Peruvian dollar bonds rose, pushing down yields the most in three months, as the outlook for low interest rates in the U.S. and bets Europe’s debt crisis will ease boosted demand for higher-yielding assets.
The yield on the nation’s benchmark 6.55 percent dollar-denominated bond due March 2037 dropped nine basis points, or 0.09 percentage point, to 4.77 percent. The bond’s price rose 1.5 cent from yesterday to 125.96 cents per dollar.
European Union leaders meeting in Brussels agreed to tighter budget controls and decided to bring the region’s permanent bailout fund into operation on July 1, a year before schedule. The U.S. Federal Reserve pledged Jan. 25 to maintain low interest rates through at least late 2014.

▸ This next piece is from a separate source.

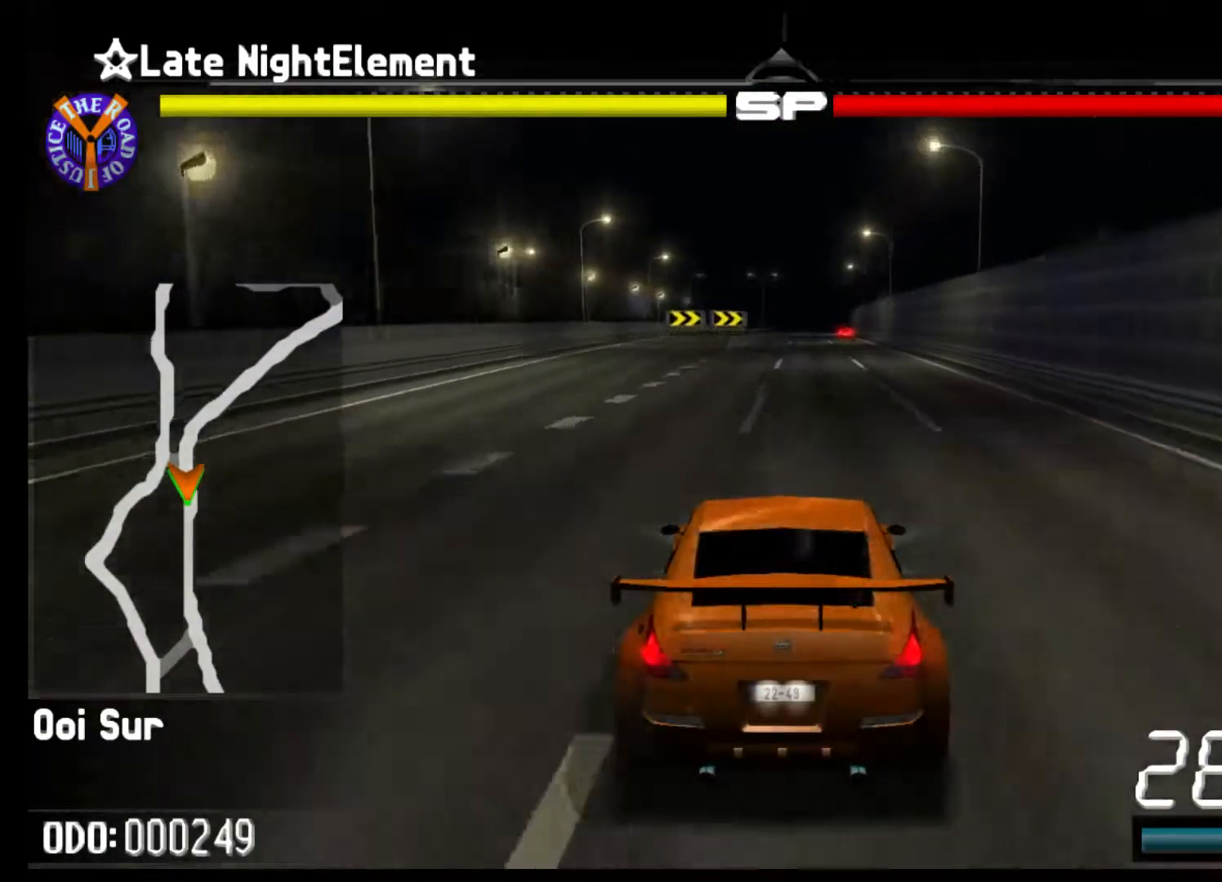
{"buttons": ["R2"], "left_stick": "center", "events": []}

“The international context has generally been supportive” for Peruvian government debt, said Bret Rosen, a strategist at Standard Chartered Bank in New York.
The yield on the nation’s benchmark 7.84 percent sol-denominated bond due August 2020 fell two basis points to 5.70 percent, according to prices compiled by Bloomberg.
The sol gained 0.1 percent to 2.6890 per U.S. dollar, from 2.6905 yesterday, according to Deutsche Bank AG’s local unit.
Peru’s central bank bought $53 million in the spot currency market today to stem gains in the sol. The bank paid 2.6890 soles per dollar, according to a statement on its website.